Pixel coordinate listings
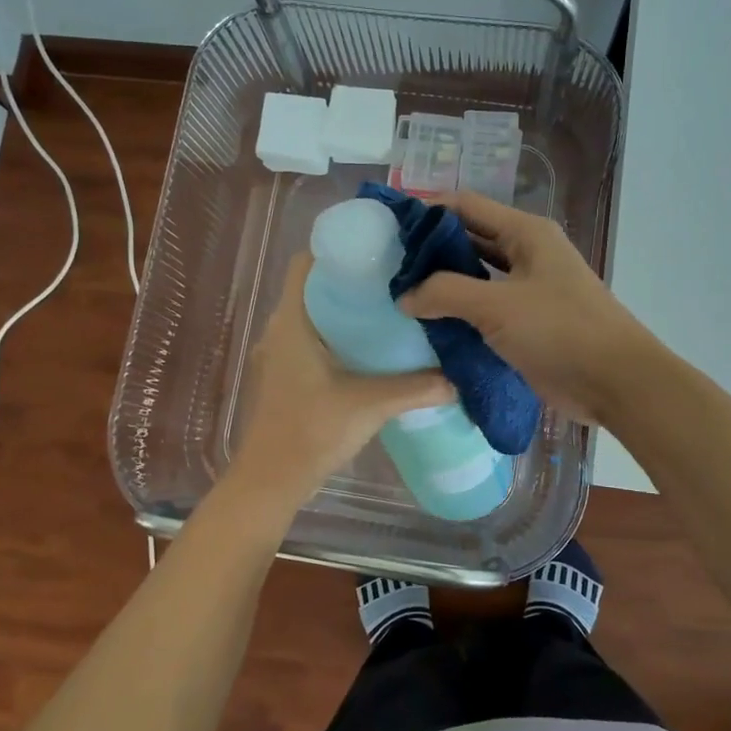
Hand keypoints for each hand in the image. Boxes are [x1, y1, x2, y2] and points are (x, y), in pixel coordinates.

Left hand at [229, 254, 452, 508]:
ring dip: (345, 311)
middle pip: (314, 287)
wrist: (271, 480)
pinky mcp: (283, 376)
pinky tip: (369, 351)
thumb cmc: (313, 430)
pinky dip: (336, 336)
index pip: (306, 263)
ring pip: (312, 315)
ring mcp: (278, 354)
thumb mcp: (370, 404)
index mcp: (292, 321)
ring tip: (389, 312)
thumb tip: (458, 379)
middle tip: (396, 282)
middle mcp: (279, 329)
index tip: (378, 253)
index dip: (338, 250)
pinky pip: (310, 339)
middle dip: (352, 281)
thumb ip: (416, 388)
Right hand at [398, 192, 660, 426]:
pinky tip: (430, 320)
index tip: (389, 225)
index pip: (467, 205)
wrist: (615, 382)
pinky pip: (485, 306)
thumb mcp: (497, 306)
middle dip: (432, 248)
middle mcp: (527, 252)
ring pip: (477, 274)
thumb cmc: (560, 330)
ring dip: (444, 281)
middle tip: (388, 262)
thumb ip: (446, 293)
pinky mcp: (527, 321)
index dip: (428, 210)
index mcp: (526, 233)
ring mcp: (528, 288)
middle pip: (470, 237)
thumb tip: (405, 295)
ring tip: (401, 290)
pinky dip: (460, 309)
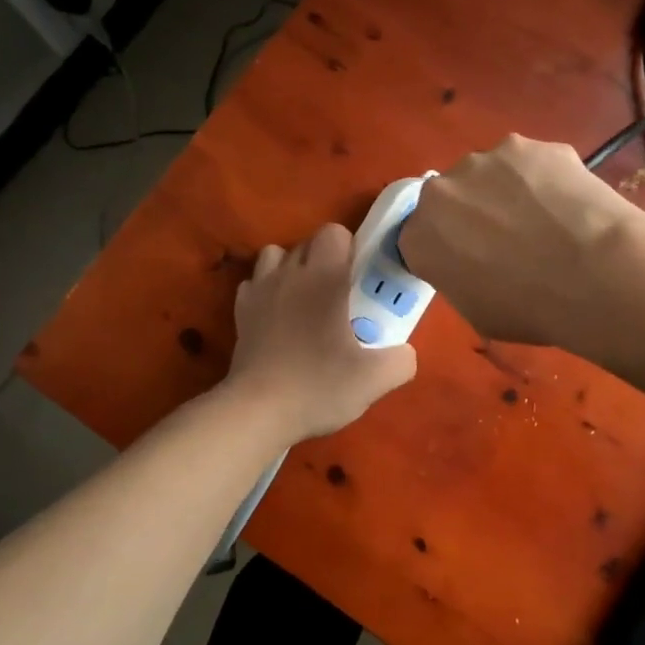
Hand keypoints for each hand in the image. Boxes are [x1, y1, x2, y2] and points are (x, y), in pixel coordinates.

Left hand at [226, 223, 417, 441]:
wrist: (257, 412)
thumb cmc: (317, 386)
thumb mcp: (374, 380)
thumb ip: (401, 360)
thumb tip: (404, 353)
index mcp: (323, 278)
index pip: (333, 232)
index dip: (349, 248)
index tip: (358, 278)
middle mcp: (288, 274)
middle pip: (306, 242)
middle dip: (324, 259)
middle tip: (340, 295)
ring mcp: (259, 291)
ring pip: (275, 256)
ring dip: (291, 269)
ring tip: (305, 300)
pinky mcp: (240, 312)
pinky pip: (254, 284)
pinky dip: (267, 291)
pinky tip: (278, 317)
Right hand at [401, 134, 640, 345]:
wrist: (595, 274)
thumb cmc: (531, 309)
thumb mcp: (478, 313)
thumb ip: (460, 278)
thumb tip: (476, 265)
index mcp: (420, 238)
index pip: (420, 238)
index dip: (447, 249)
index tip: (470, 262)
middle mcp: (441, 191)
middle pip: (451, 198)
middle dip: (472, 214)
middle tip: (509, 240)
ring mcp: (485, 160)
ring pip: (488, 174)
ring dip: (506, 191)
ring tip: (546, 219)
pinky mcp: (527, 144)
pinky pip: (528, 163)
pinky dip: (542, 178)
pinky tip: (568, 202)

The problem: The copy should hold exactly the lines above from the one with "ring dip: (444, 281)" through the one with "wrist: (595, 274)", both ends counted, and no pictures at all.

Response to this task:
ring dip: (444, 281)
middle tip: (388, 262)
thumb ip: (446, 293)
pinky mcp: (527, 321)
index dip: (428, 210)
index mcp: (526, 233)
ring mcp: (528, 288)
middle pip: (470, 237)
thumb tip: (405, 295)
ring tip: (401, 290)
pinky dip: (460, 309)
Hand keypoints for each hand in the image. Boxes are [x1, y1, x2, y2] and points are (x, y), in pixel coordinates.

Left hand at [226, 223, 417, 441]:
wrist: (257, 412)
thumb cmc: (317, 386)
thumb mcp: (374, 380)
thumb ip: (401, 360)
thumb tip: (404, 353)
index mcp: (323, 278)
index pip: (333, 232)
index dip: (349, 248)
index tip: (358, 278)
middle mcp: (288, 274)
middle pip: (306, 242)
middle dip: (324, 259)
middle tip: (340, 295)
ring mcp: (259, 291)
ring pip: (275, 256)
ring dip: (291, 269)
ring tip: (305, 300)
pinky mcp: (240, 312)
pinky pip: (254, 284)
pinky dip: (267, 291)
pinky tip: (278, 317)
Right hand at [401, 134, 640, 345]:
wrist: (595, 274)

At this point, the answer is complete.